(ESTRATTO FORNITO):
▬▬▬▬▬▬▬▬▬▬
Invece non è superfluo ricordare che le forze di sinistra nella loro lotta patriottica contro i nazifascisti lottavano avendo anche l'obiettivo di un necessario e profondo rinnovamento delle strutture politiche e sociali del paese, lottavano cioè per realizzare, come si diceva allora, un regime nuovo di democrazia progressiva.

Al gruppo dirigente di Milano, poi, erano presenti, in misura maggiore che a quello di Roma (anche se nel territorio sul quale questo operava non mancavano certo importanti agglomerati di lavoratori come a Terni, nei Castelli, a Civitavecchia e nella stessa capitale), tutti i problemi del lavoro nelle fabbriche, non in vista di immediate trasformazioni socialiste, ma per allargare la partecipazione operaia alla guerra partigiana. In questo modo si voleva impedire che i nazisti depredassero il nostro apparato produttivo trasferendo gli impianti in Germania. Partivamo dalle rivendicazioni più immediate per mobilitare gli operai nella lotta per conquistare condizioni di lavoro e di esistenza più sopportabili e, al tempo stesso, lavoravamo per suscitare un'azione tale che impedisse al padronato di capitolare di fronte alle pretese ed alle pressioni naziste. Non a caso, proprio perché avevamo sempre presenti gli interessi più generali del paese, nella lotta sostenuta in quegli anni contro il padronato, distinguemmo sempre tra gli industriali collaborazionisti con l'occupante nazista e quelli che non erano restii a sostenere in qualsiasi modo la guerra di liberazione. Contraddizioni non facili da risolvere mentre contrasti di fondo esistevano sul piano politico tra i componenti del CLN circa l'atteggiamento da assumere nei rapporti con gli alleati.

Il problema dell'unità tra le potenze che conducevano la guerra antinazista e tra le forze popolari che si battevano in Italia contro l'occupazione straniera e contro il fascismo presentava, nel complesso, diverse facce. L'esigenza dell'unità, infatti, non poteva annullare e non annullava la diversità di obiettivi che ciascuna delle parti in campo proponeva per il dopo fascismo. Questa diversità influenzava la condotta della lotta e gli obiettivi da perseguire giorno per giorno. Da parte degli angloamericani, cioè delle potenze capitalistiche, c'era evidentemente l'obiettivo di precostituirsi delle posizioni di vantaggio nell'Italia liberata. Da parte delle forze popolari, come si è detto, c'era la decisa volontà di arrivare, attraverso la lotta contro i fascisti ed i nazisti, a determinare una situazione interna in cui fossero estirpate non solo le radici del fascismo ma ogni possibilità di rinascita di regimi autoritari di tipo fascista. Per queste forze il modo e l'ampiezza della partecipazione popolare alla lotta avevano una importanza decisiva al fine di creare uno schieramento ed una situazione capaci di dare vita poi ad un regime democratico totalmente nuovo, che potesse incidere sulle vecchie strutture politiche e sociali, eliminando i mali secolari dell'Italia ed avviando il paese sulla via di un progressivo sviluppo sociale e civile.
▬▬▬▬▬▬▬▬▬▬
(RECORD DEL DATASET):
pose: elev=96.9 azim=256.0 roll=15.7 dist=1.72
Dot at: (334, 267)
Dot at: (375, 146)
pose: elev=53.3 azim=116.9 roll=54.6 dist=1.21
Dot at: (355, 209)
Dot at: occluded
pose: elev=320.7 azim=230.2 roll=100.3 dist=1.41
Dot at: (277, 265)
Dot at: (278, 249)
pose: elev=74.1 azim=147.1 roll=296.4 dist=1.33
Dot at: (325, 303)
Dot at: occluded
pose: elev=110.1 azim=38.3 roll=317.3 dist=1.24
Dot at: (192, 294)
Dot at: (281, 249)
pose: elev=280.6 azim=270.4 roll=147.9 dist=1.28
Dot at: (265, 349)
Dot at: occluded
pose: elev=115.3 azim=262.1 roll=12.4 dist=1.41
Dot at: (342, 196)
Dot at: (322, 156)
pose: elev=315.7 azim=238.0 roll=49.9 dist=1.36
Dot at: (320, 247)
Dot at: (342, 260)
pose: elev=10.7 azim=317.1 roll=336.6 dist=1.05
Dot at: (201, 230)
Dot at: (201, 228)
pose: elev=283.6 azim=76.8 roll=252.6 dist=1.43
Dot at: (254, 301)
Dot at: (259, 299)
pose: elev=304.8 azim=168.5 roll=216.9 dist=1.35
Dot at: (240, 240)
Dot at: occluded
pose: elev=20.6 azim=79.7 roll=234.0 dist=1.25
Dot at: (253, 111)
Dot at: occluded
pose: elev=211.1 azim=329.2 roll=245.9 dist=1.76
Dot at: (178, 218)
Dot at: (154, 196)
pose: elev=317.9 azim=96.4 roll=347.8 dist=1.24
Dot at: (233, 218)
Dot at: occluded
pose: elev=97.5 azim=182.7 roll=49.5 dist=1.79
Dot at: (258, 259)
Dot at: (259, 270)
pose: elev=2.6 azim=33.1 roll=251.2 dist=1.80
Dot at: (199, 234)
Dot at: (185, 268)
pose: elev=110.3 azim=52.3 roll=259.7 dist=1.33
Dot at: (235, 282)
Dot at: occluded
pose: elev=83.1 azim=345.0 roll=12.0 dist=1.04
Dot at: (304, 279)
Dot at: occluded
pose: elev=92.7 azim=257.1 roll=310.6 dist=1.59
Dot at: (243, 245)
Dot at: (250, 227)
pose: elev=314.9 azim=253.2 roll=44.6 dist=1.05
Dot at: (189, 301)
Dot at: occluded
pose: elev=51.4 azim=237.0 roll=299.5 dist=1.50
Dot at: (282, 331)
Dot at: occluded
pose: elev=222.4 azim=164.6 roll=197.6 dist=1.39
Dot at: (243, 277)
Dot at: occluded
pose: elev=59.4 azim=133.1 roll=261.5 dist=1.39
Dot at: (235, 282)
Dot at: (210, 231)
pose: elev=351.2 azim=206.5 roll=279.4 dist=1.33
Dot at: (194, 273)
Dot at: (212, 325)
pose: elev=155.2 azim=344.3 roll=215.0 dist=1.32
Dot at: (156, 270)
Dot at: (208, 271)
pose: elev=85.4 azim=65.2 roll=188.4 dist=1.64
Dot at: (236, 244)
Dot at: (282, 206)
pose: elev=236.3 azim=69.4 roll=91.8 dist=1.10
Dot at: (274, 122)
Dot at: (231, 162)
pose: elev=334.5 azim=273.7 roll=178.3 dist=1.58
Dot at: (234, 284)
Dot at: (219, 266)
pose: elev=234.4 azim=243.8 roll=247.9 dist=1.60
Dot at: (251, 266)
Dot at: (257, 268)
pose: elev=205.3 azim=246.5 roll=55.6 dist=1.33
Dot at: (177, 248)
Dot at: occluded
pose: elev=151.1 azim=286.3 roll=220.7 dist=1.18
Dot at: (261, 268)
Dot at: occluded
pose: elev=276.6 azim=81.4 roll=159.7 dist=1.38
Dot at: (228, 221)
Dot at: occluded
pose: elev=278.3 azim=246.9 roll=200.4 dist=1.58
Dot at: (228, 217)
▬▬▬▬▬▬▬▬▬▬
(CONSEGNA A): Nel brano sulla lotta contro i nazifascisti, riscrivi la parte che si apre con le parole "Invece non è" e si chiude con "di democrazia progressiva.", sostituendo "patriottica" con "nazionale".
(CONSEGNA B): Restituisci senza alcuna modifica le righe dei record, dall'inizio fino alla riga che contiene "Dot at: (259, 270)", entrambe incluse.

(RISPOSTA CORRETTA A):
Invece non è superfluo ricordare che le forze di sinistra nella loro lotta nazionale contro i nazifascisti lottavano avendo anche l'obiettivo di un necessario e profondo rinnovamento delle strutture politiche e sociali del paese, lottavano cioè per realizzare, come si diceva allora, un regime nuovo di democrazia progressiva.

(RISPOSTA CORRETTA B):
pose: elev=96.9 azim=256.0 roll=15.7 dist=1.72
Dot at: (334, 267)
Dot at: (375, 146)
pose: elev=53.3 azim=116.9 roll=54.6 dist=1.21
Dot at: (355, 209)
Dot at: occluded
pose: elev=320.7 azim=230.2 roll=100.3 dist=1.41
Dot at: (277, 265)
Dot at: (278, 249)
pose: elev=74.1 azim=147.1 roll=296.4 dist=1.33
Dot at: (325, 303)
Dot at: occluded
pose: elev=110.1 azim=38.3 roll=317.3 dist=1.24
Dot at: (192, 294)
Dot at: (281, 249)
pose: elev=280.6 azim=270.4 roll=147.9 dist=1.28
Dot at: (265, 349)
Dot at: occluded
pose: elev=115.3 azim=262.1 roll=12.4 dist=1.41
Dot at: (342, 196)
Dot at: (322, 156)
pose: elev=315.7 azim=238.0 roll=49.9 dist=1.36
Dot at: (320, 247)
Dot at: (342, 260)
pose: elev=10.7 azim=317.1 roll=336.6 dist=1.05
Dot at: (201, 230)
Dot at: (201, 228)
pose: elev=283.6 azim=76.8 roll=252.6 dist=1.43
Dot at: (254, 301)
Dot at: (259, 299)
pose: elev=304.8 azim=168.5 roll=216.9 dist=1.35
Dot at: (240, 240)
Dot at: occluded
pose: elev=20.6 azim=79.7 roll=234.0 dist=1.25
Dot at: (253, 111)
Dot at: occluded
pose: elev=211.1 azim=329.2 roll=245.9 dist=1.76
Dot at: (178, 218)
Dot at: (154, 196)
pose: elev=317.9 azim=96.4 roll=347.8 dist=1.24
Dot at: (233, 218)
Dot at: occluded
pose: elev=97.5 azim=182.7 roll=49.5 dist=1.79
Dot at: (258, 259)
Dot at: (259, 270)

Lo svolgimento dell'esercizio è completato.